To be done. Show every line in the listing that contains the string "operationType", matching case exactly.

Source data.
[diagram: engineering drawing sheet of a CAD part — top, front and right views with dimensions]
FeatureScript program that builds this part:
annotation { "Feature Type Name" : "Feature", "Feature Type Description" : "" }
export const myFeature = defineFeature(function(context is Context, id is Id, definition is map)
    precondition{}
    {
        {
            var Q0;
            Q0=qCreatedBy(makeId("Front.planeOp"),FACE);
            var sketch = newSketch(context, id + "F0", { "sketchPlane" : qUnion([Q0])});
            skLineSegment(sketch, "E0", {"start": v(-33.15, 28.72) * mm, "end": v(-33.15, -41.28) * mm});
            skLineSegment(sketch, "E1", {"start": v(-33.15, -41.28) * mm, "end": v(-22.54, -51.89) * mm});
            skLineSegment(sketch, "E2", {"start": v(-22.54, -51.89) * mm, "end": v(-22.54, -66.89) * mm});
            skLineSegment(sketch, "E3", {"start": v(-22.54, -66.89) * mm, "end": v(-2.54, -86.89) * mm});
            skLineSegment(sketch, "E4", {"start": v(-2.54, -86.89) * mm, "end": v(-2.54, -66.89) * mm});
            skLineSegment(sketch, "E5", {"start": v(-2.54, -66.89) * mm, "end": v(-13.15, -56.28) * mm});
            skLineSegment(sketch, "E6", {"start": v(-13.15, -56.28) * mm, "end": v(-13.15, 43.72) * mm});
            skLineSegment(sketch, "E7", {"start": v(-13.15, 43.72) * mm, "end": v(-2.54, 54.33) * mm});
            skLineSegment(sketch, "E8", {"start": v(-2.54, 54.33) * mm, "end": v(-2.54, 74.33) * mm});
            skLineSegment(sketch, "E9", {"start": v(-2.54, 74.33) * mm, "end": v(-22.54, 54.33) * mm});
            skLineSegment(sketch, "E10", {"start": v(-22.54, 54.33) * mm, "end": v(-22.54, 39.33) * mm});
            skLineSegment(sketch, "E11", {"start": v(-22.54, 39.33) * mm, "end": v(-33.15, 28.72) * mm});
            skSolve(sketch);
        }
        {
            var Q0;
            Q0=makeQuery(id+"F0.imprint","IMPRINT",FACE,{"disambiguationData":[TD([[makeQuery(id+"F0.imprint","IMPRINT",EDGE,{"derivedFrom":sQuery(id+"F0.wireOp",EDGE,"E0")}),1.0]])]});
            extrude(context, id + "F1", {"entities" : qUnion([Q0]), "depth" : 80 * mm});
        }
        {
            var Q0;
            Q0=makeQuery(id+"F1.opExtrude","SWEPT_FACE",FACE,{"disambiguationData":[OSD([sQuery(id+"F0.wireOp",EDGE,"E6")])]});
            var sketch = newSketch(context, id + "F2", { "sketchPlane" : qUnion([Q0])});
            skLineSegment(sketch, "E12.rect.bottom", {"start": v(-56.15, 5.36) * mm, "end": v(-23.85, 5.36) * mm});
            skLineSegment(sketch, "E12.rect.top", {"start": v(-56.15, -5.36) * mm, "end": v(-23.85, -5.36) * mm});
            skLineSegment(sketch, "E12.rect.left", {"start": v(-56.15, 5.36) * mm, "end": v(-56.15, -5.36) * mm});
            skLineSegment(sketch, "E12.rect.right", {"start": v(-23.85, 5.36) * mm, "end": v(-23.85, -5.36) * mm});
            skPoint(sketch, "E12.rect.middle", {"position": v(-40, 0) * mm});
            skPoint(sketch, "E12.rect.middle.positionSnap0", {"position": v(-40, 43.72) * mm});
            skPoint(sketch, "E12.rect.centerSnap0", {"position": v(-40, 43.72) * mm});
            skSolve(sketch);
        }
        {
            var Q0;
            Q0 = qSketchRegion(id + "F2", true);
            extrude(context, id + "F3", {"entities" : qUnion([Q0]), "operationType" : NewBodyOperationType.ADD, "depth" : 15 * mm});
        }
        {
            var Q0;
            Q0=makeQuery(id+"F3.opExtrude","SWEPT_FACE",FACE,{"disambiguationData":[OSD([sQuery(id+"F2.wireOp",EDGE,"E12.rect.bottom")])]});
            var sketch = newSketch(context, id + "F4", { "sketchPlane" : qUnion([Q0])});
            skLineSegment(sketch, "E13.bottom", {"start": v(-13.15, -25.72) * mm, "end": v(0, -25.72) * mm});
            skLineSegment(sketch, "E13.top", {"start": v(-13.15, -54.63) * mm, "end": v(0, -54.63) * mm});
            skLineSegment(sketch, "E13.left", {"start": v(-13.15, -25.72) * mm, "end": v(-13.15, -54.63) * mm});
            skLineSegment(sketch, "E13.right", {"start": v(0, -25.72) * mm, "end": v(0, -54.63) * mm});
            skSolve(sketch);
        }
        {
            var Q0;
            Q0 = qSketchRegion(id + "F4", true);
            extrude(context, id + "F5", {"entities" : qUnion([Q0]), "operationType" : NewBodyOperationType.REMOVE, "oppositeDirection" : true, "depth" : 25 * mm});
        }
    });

The reply.
            extrude(context, id + "F3", {"entities" : qUnion([Q0]), "operationType" : NewBodyOperationType.ADD, "depth" : 15 * mm});
            extrude(context, id + "F5", {"entities" : qUnion([Q0]), "operationType" : NewBodyOperationType.REMOVE, "oppositeDirection" : true, "depth" : 25 * mm});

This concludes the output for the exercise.